03 Oct 2015 16:09 IST

Three out of 10 people lie on their resume, says Edward Hickey

LinkedIn is a good tool to get noticed and your profile can stand out without your bending facts

Edward Hickey
LinkedIn is a great tool to get noticed and it can make you stand out without having to lie, says Edward Hickey, Managing Director for the Asia-Pacific region of HireRight, a global employment screening firm. Hickey was in New Delhi recently to attend the annual HR conference of SHRM (Society of Human Resource Management), and spoke to BLonCampus on managing talent risk and more. Excerpts:

What is talent risk management?

It is knowing who you are bringing into the organisation. The challenge for HR in today’s age is really finding the right talent and retaining it. Often, the challenge is to do these things with speed; it’s important how quickly you can bring in the people you need. On the other hand, you need to make sure that they are, in fact, the right people and that’s where the risk aspect comes in.

Why do companies need to manage talent risk?

Companies need to do some diligence on whom they are hiring to find out what skills they have and whether the information provided is accurate or not. Usually, three out of 10 people would have a discrepancy or a lie on their resumé. Some can be very minor and basic, while others can be serious, but it’s a significant number, bearing in mind that most people already know they are going to be screened.

Typically, we check if the person has the track record he claims to have; if he has worked in the places mentioned in the resume or holds the university degrees he has listed. While such things can be cross-checked, the more subjective stuff remains a grey area.

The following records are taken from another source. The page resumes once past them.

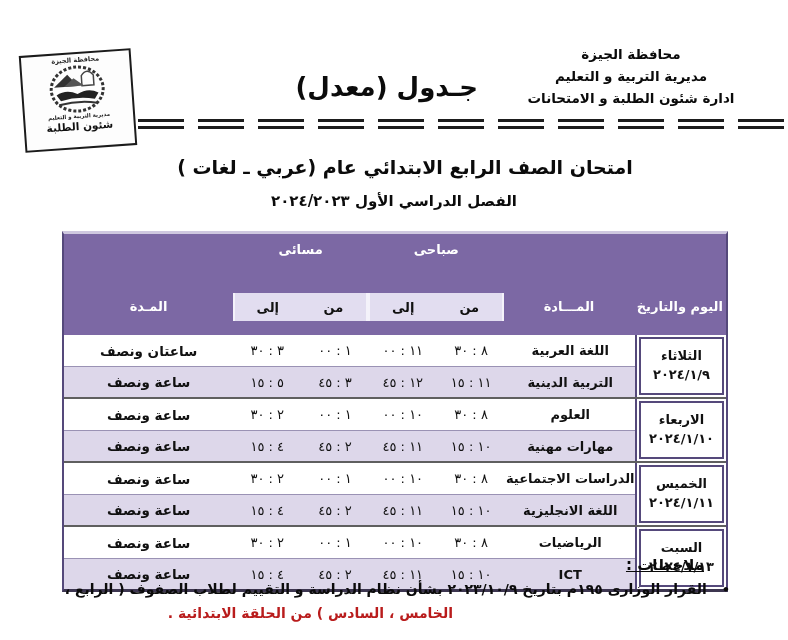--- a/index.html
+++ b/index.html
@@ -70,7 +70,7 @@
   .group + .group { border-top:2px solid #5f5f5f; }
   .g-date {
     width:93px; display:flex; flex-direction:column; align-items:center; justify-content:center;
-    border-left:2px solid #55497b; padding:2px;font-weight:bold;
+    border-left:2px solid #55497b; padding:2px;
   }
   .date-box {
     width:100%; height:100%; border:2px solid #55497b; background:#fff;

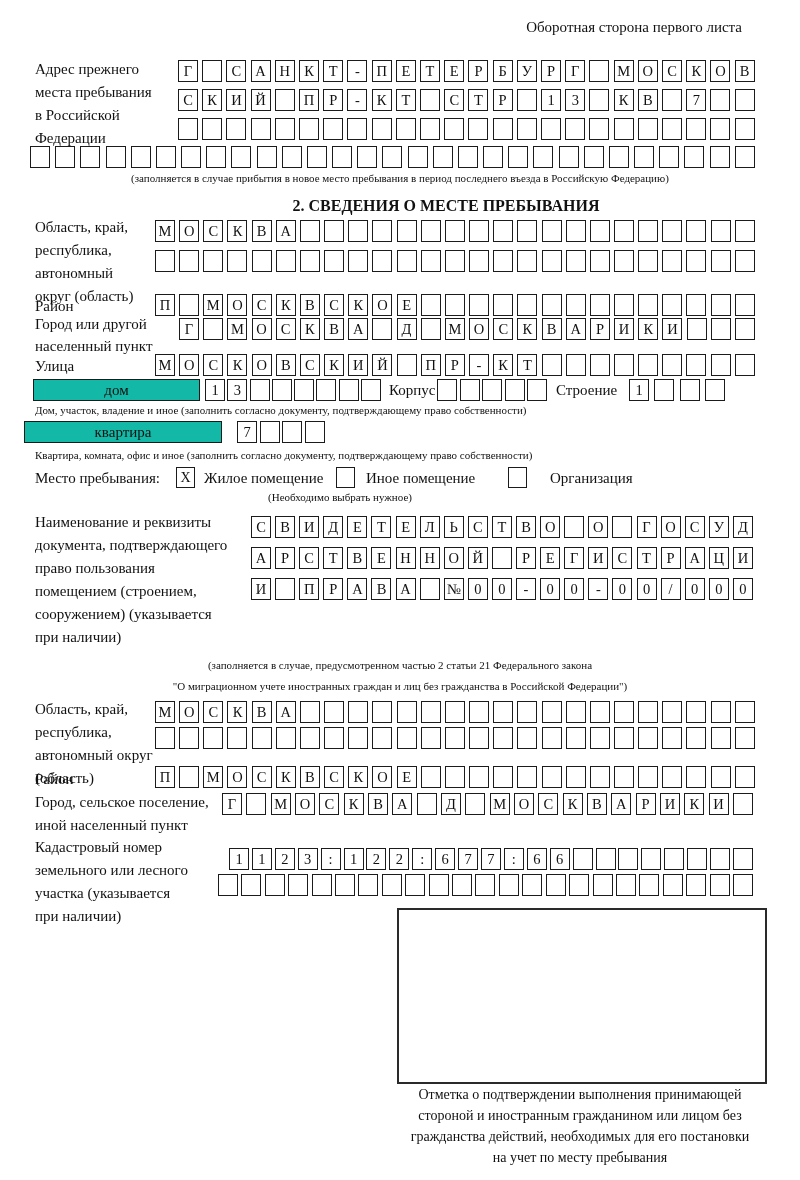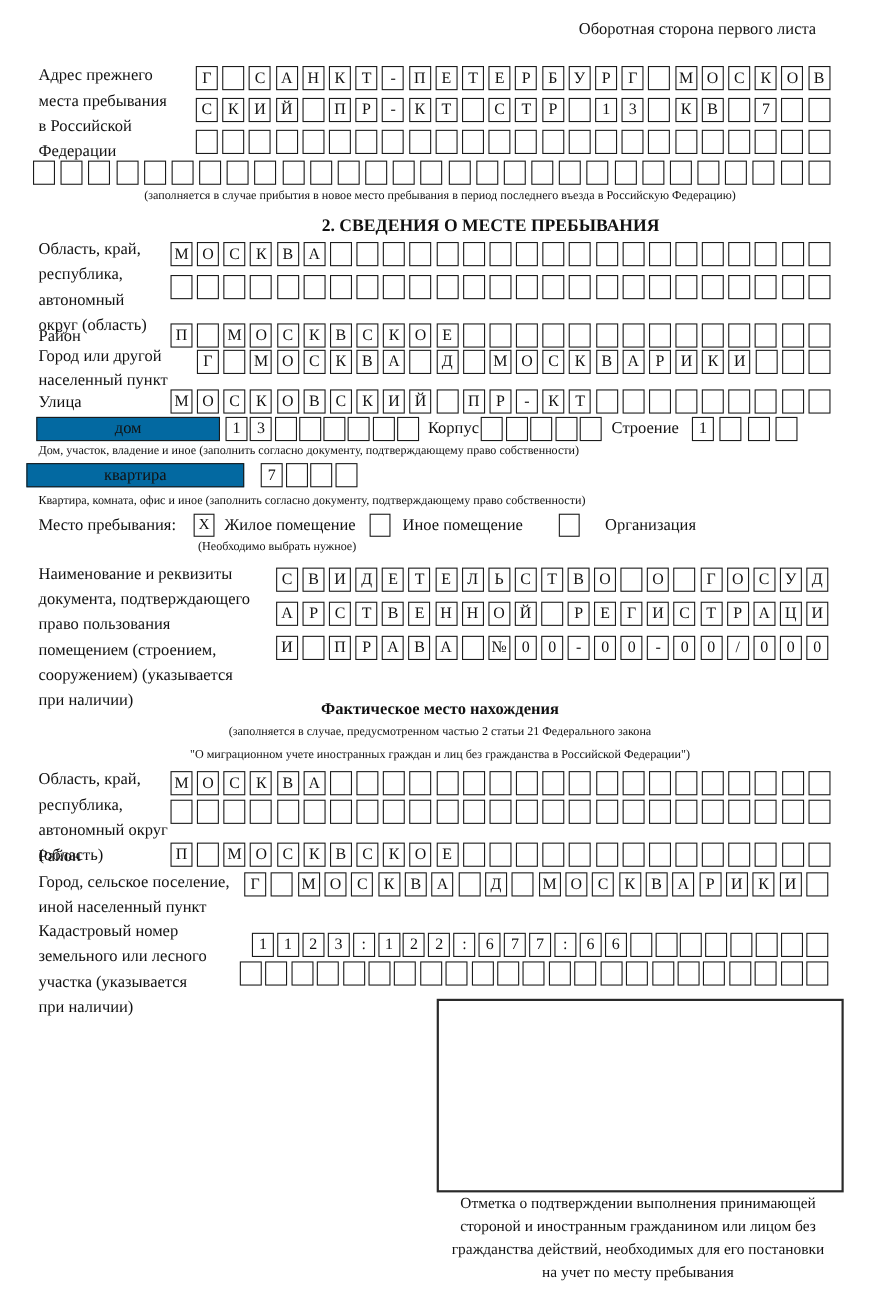--- a/index.html
+++ b/index.html
@@ -15,7 +15,7 @@
         display:flex;align-items:center;justify-content:center;font-size:14.5px;
         line-height:1;background:#fff;}
   .labelbox{position:absolute;height:22px;border:1.7px solid #1b1b1b;box-sizing:border-box;
-        display:flex;align-items:center;justify-content:center;font-size:15px;background:#0369a1;}
+        display:flex;align-items:center;justify-content:center;font-size:15px;background:#14b8a6;}
   .chk{position:absolute;width:19px;height:21px;border:1.7px solid #1b1b1b;box-sizing:border-box;
         display:flex;align-items:center;justify-content:center;font-size:14px;background:#fff;}
   .stampbox{position:absolute;border:2px solid #2a2a2a;background:#fff;}

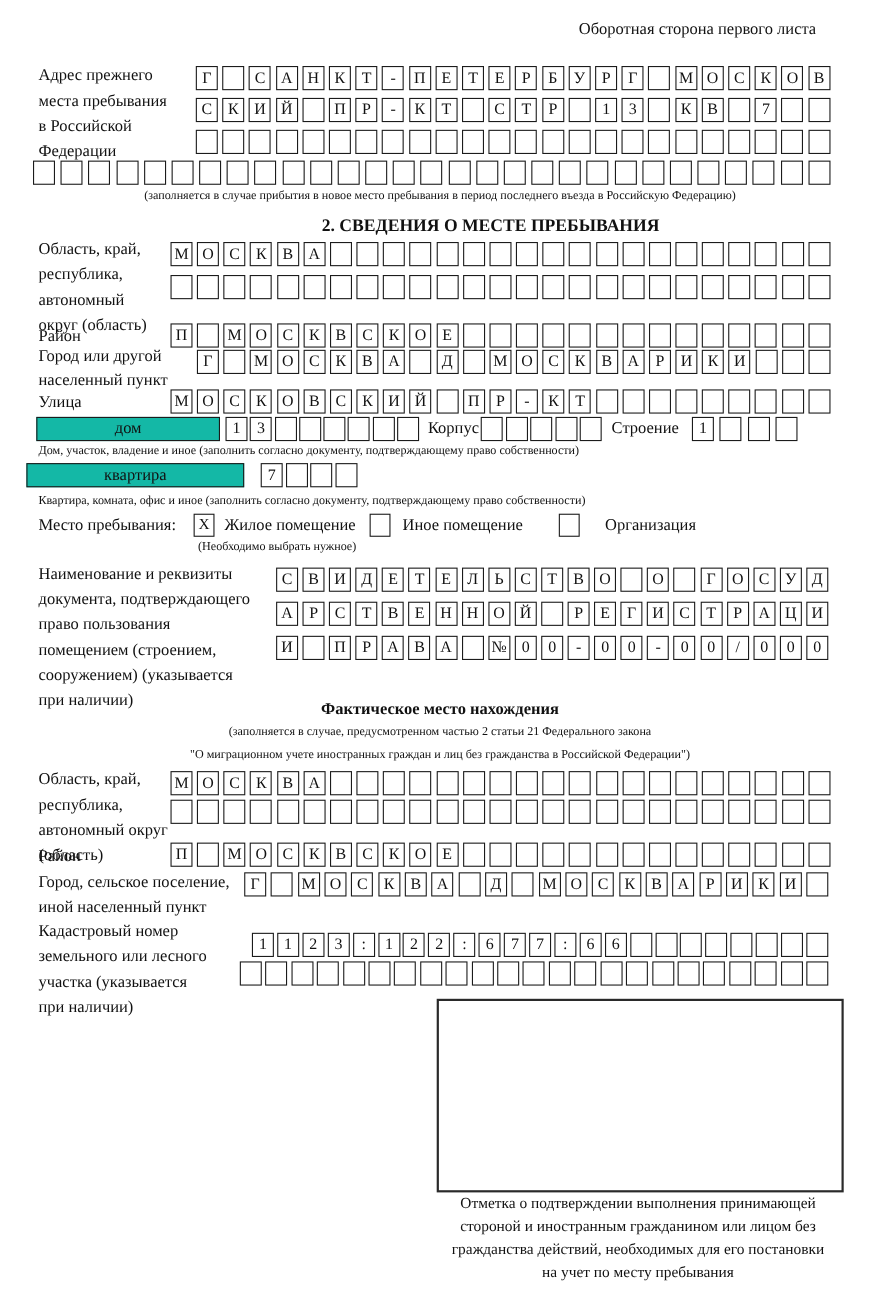--- a/index.html
+++ b/index.html
@@ -338,7 +338,7 @@
   <div class="t" style="left:366px;top:469px;">Иное помещение</div>
   <div class="chk" style="left:508px;top:467px;"></div>
   <div class="t" style="left:550px;top:469px;">Организация</div>
-  <div class="t small" style="left:180px;top:491px;width:320px;text-align:left;">(Необходимо выбрать нужное)</div>
+  <div class="t small" style="left:180px;top:491px;width:320px;text-align:center;">(Необходимо выбрать нужное)</div>
 
   <div class="t" style="left:35px;top:513px;">Наименование и реквизиты</div>
   <div class="t" style="left:35px;top:536px;">документа, подтверждающего</div>

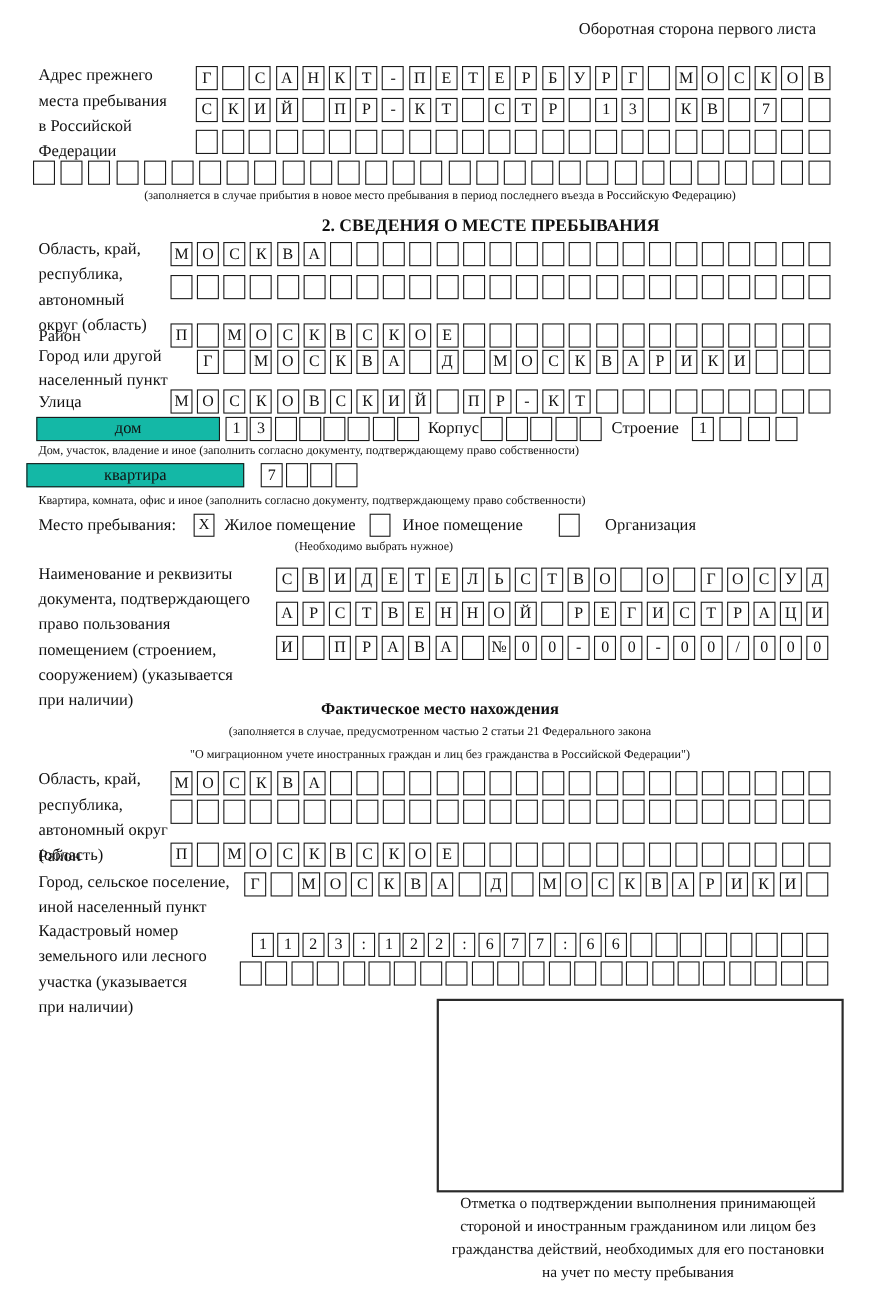--- a/index.html
+++ b/index.html
@@ -417,7 +417,6 @@
       <span class="cell">0</span>
     </div>
 
-  <div class="t bold center" style="top:636px;">Фактическое место нахождения</div>
   <div class="t small center" style="top:659px;">(заполняется в случае, предусмотренном частью 2 статьи 21 Федерального закона</div>
   <div class="t small center" style="top:680px;">"О миграционном учете иностранных граждан и лиц без гражданства в Российской Федерации")</div>
 

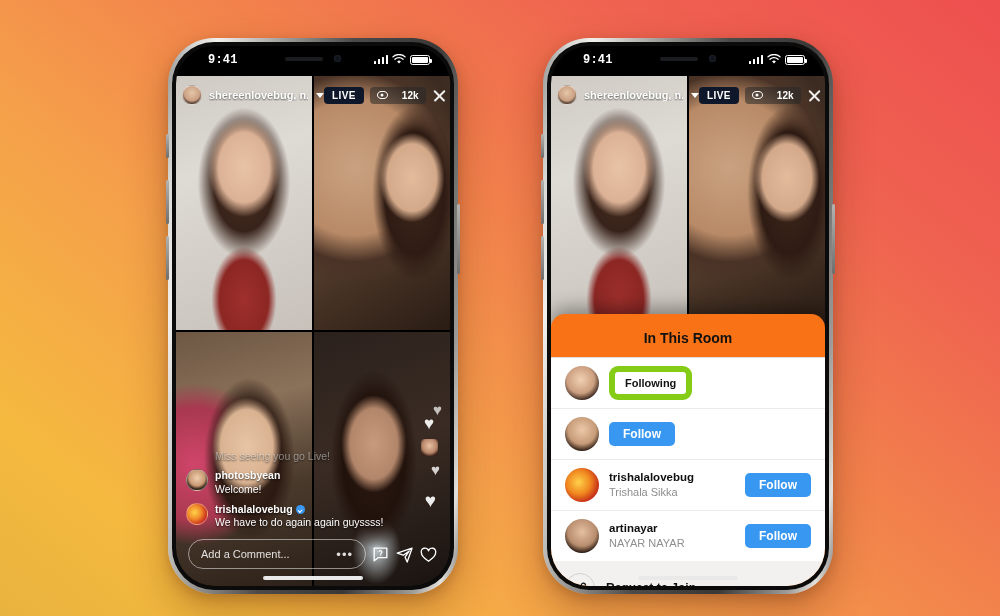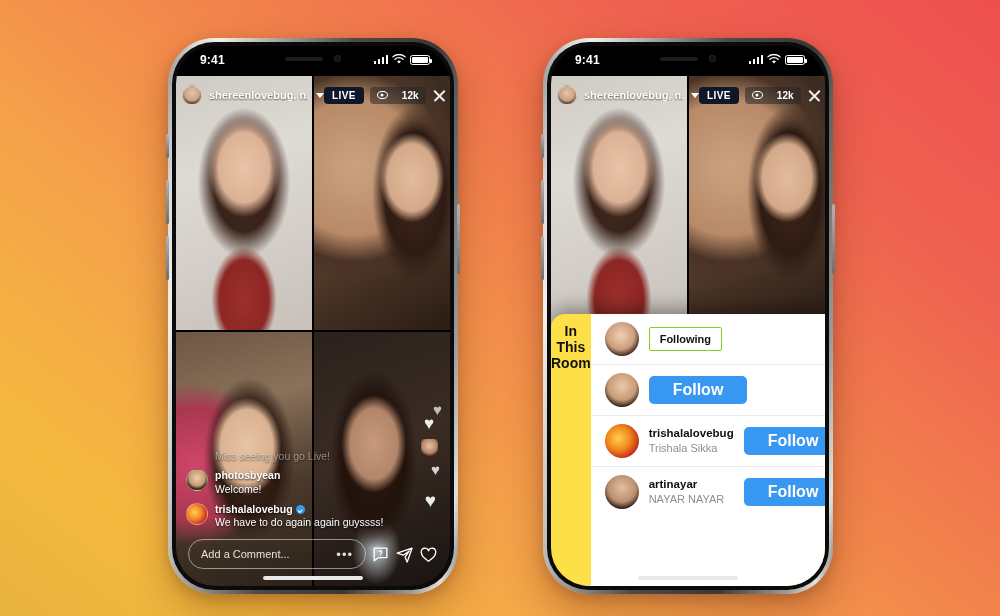--- a/index.html
+++ b/index.html
@@ -58,10 +58,10 @@
 
   
   .statusbar {
-    position: absolute; top: 0; left: 0; right: 0; height: 30px;
+    position: absolute; top: 0; left: 8px; right: 0; height: 30px;
     display: flex; align-items: center; justify-content: space-between;
     padding: 5px 20px 8px 24px; z-index: 35; color: #fff;
-    font-size: 12px; font-weight: bold; letter-spacing: .2px;
+    font-size: 12px; font-weight: bold; letter-spacing: .2px; font-family: Liberation Mono, monospace;
   }
   .sb-right { display: flex; align-items: center; gap: 4px; }
   .bars { display: flex; align-items: flex-end; gap: 1.5px; height: 9px; }

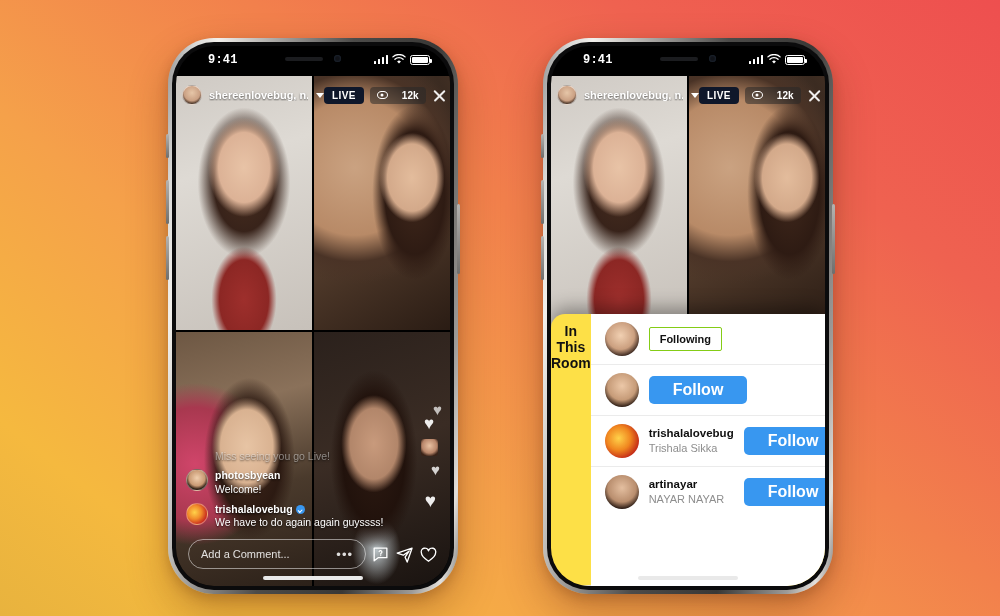--- a/index.html
+++ b/index.html
@@ -202,8 +202,8 @@
   
   .sheet {
     position: absolute; left: 0; right: 0; bottom: 0; top: 268px; z-index: 32;
-    background: #fde047; border-top-left-radius: 14px; border-top-right-radius: 14px;
-    display: flex; flex-direction: row;
+    background: #f97316; border-top-left-radius: 14px; border-top-right-radius: 14px;
+    display: flex; flex-direction: column;
     box-shadow: 0 -6px 18px rgba(0,0,0,.35);
   }
   .grabber { width: 38px; height: 4px; border-radius: 3px; background: #cfcdcb; margin: 7px auto 0; }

We recommend that organisations should have a policy on the things they want to check. They also need to make sure those checks are relevant to the roles people are going to fill. If they are recruiting accountants, for instance, they would want to know what qualifications the individual has and if there are any discrepancies in the resumé, as that would be a big risk to the business, especially in a role where somebody has free access to vital information within the business.

To lower that risk, organisations would want to put in place certain checks.It is recommended that such a policy is relevant to the level of risk within a particular role in the organisation.

How can the due diligence be done?

Having a robust policy in place is key from the management’s point of view. From an HR perspective, getting stakeholders to buy into the process is the other key factor. Everyone in the organisation has to agree on the due diligence policy and understand why the screening is done, why the company needs to manage talent risk.

The other side to it is the candidate — it is more of a people’s aspect. For the screening programme to succeed, the candidate needs to be engaged too, and participate in the process actively. The hiring organisation must educate the candidate, and be open, telling him or her why it is doing the diligence, and what kind of checks are being done. If it doesn’t it could end up with a negative experience with the candidate and that could cause problems within the organisation, as the risk management strategy will be viewed with scepticism and doubt by the rest of the organisation.

Getting advice from an expert or a screening firm can guide a company on the kind of checks to be done.

Why are employers getting interested in the social media profiles of prospective employees? What do firms usually screen social media for?

You have to be cautious about what information you put out in the public domain. From a hiring perspective, we don’t actually use social media as a tool for candidate screening. The reason is it tends to be very subjective information. The information on social media may or may not be factual, so one has to be very cautious when looking at that information from a hiring perspective. But if you are looking at suitability, social media profiles can be a good indicator of whether the candidate is suitable or not.

A firm might be looking for things concerning its business. And if a candidate has a view that is directly in conflict with an organisation's views, that would be a concern. But I guess that takes place typically prior to the decision of screening an individual.

How one can make his/her profile noticed on LinkedIn?

A lot of searching for candidates now takes place on LinkedIn, whereas, earlier, one would typically go to a recruitment agency and get applications from them. LinkedIn is a great resource, and therefore, putting up accurate information will only help a candidate.

Let’s say, an employer finds you on LinkedIn and then decides to screen you and finds a difference between the profile and reality. That could result in your not getting the job. So, when you draw up your LinkedIn profile, you should put in as many accurate and relevant details as you can.

You can also get references from former co-workers and managers, and make sure that if you are citing them as references, they will actually verify and stand up for you. Make sure the details about what you did and when you did them are factually right. I think that will stand you in good stead. LinkedIn is a very good tool to get noticed and I think you can do a lot to have your profile stand out without having to lie.